Cloudflare's CEO Matthew Prince said this week that AI bot traffic will exceed human web traffic by 2027. Read that again slowly. The majority of the internet's audience will, within 18 months, be non-human. Now read this: Polymarket just signed a deal with Major League Baseball, making prediction markets an official layer of sports consumption. The two stories rhyme in a disturbing way — the audience for online content is increasingly automated, and the human engagement that does exist is being financialized into betting instruments.

This is the logical endpoint of what attention economics always promised. If engagement is currency, why not make it literally currency? And if most of the traffic is bots anyway, the humans who remain are the premium product — not readers or viewers but liquidity providers in a prediction market. A 2026 arXiv paper on AI economic agency describes 'comprehension-gated' architectures designed to ensure AI agents understand what they're transacting before acting — a guardrail that implicitly acknowledges the default is agents trading with agents, humans optional.

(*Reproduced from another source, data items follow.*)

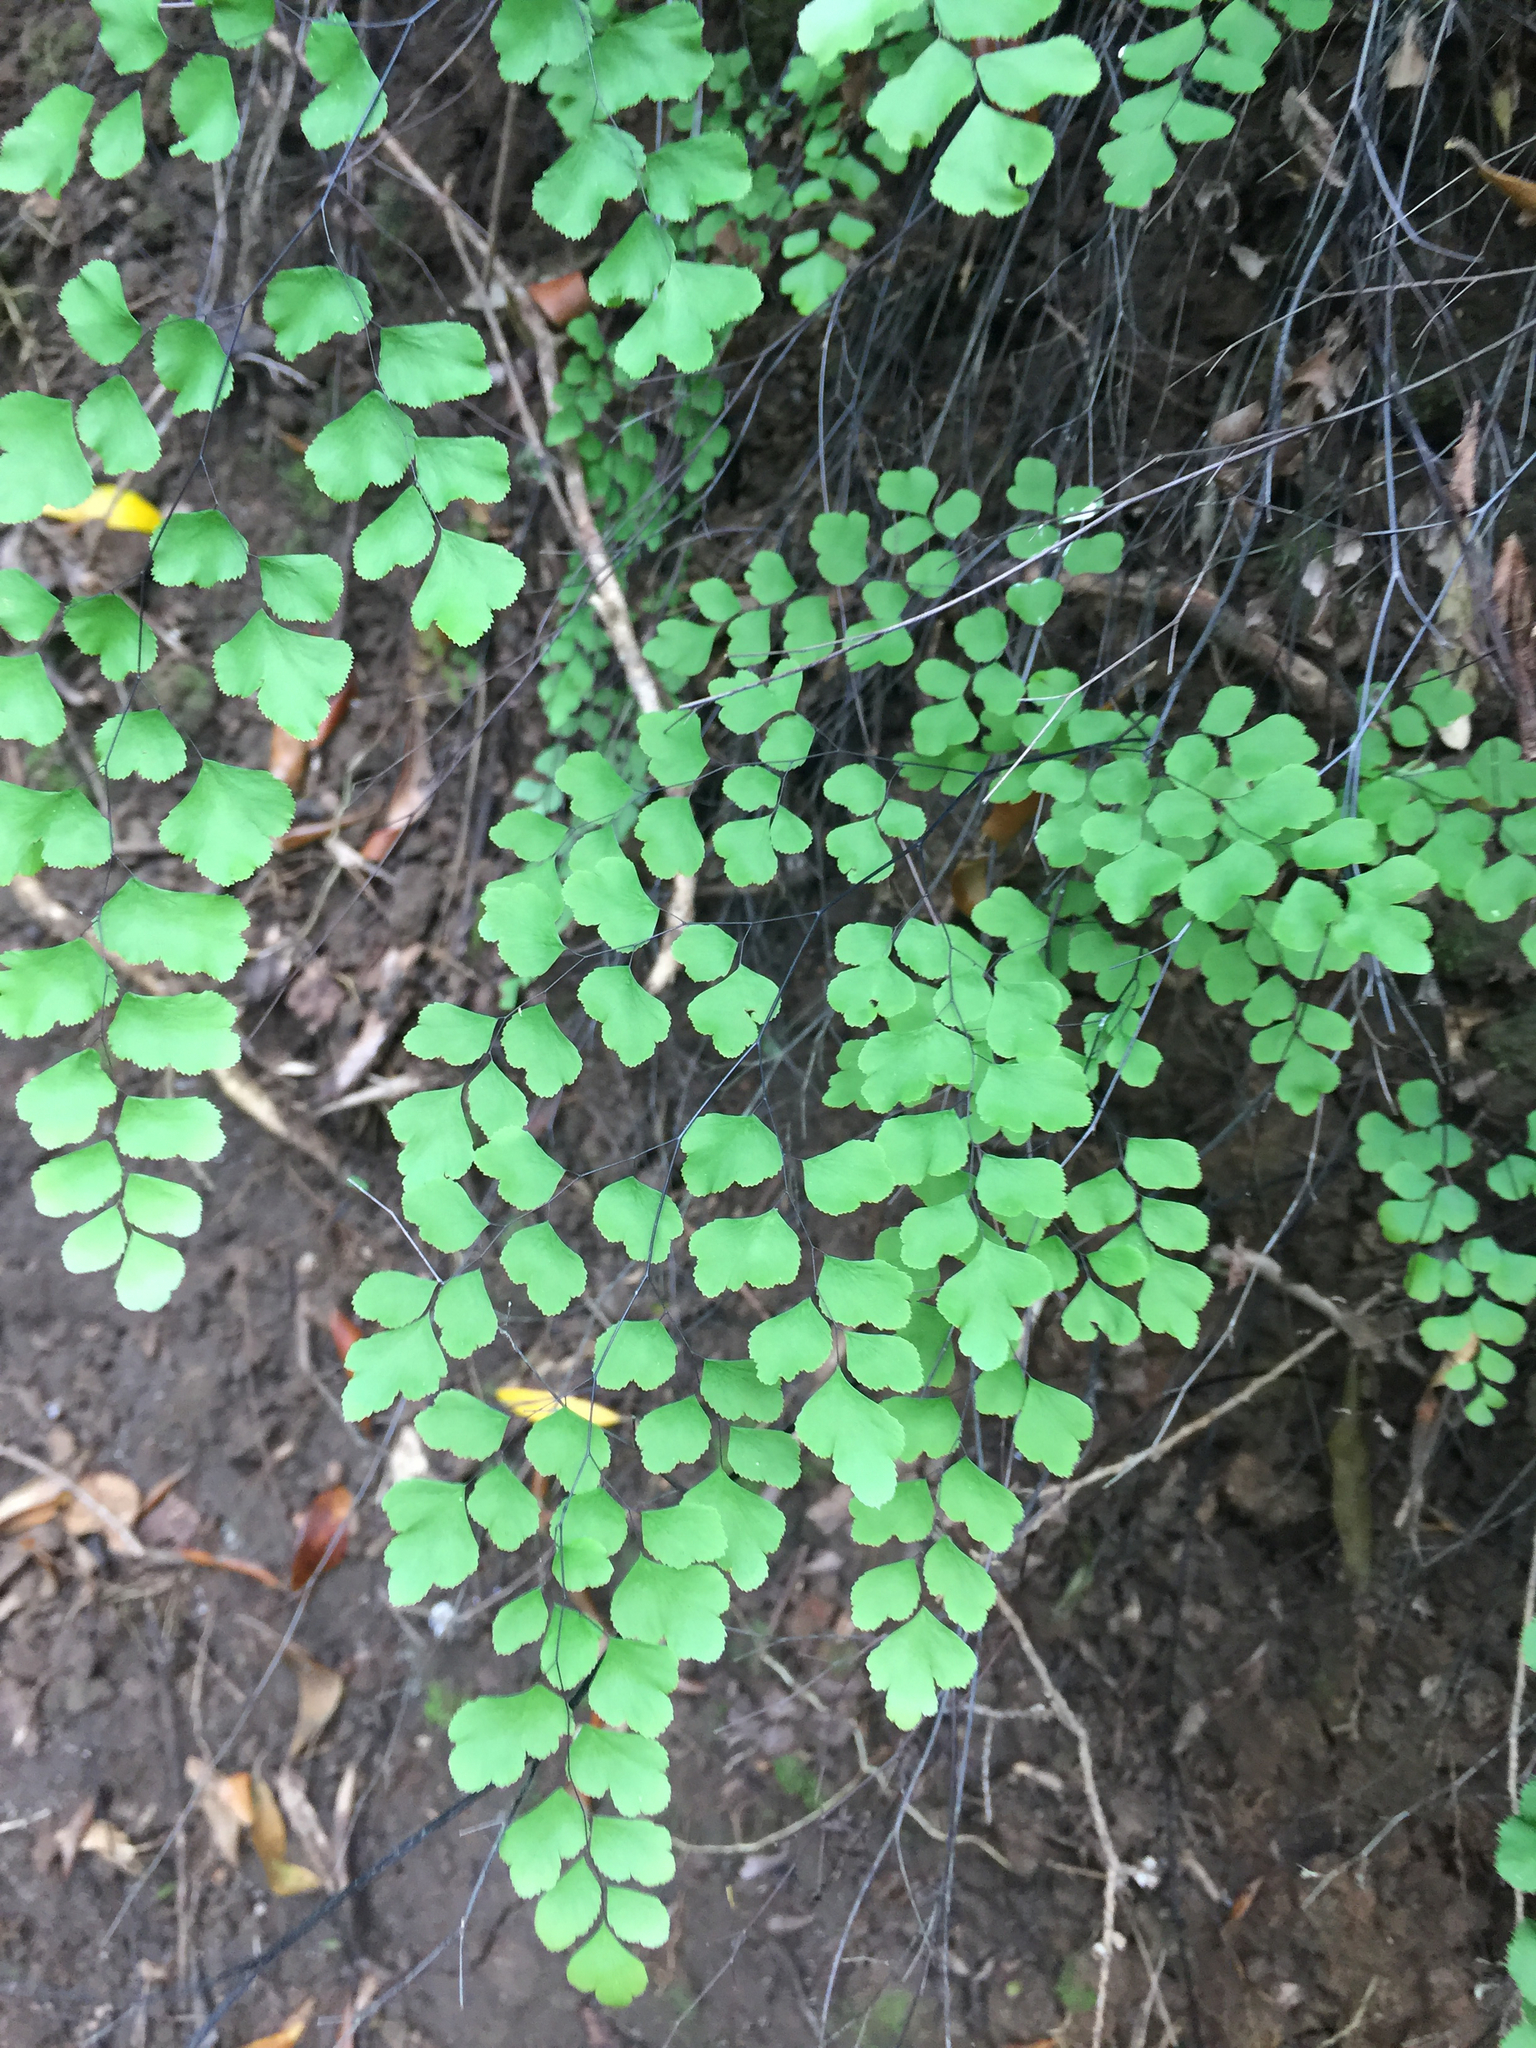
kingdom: Plantae
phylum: Tracheophyta
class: Polypodiopsida
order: Polypodiales
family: Pteridaceae
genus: Adiantum
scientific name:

The Atlantic's piece on celebrity longevity — arguing that stars can stay relevant longer than ever — feels weirdly related. If bots are indexing, resharing, and engaging with content, celebrity half-lives extend because the algorithm never forgets and never sleeps. Fame, like financial markets, is increasingly a system that runs without a human in the loop. The question isn't who's watching. It's whether anyone needs to be.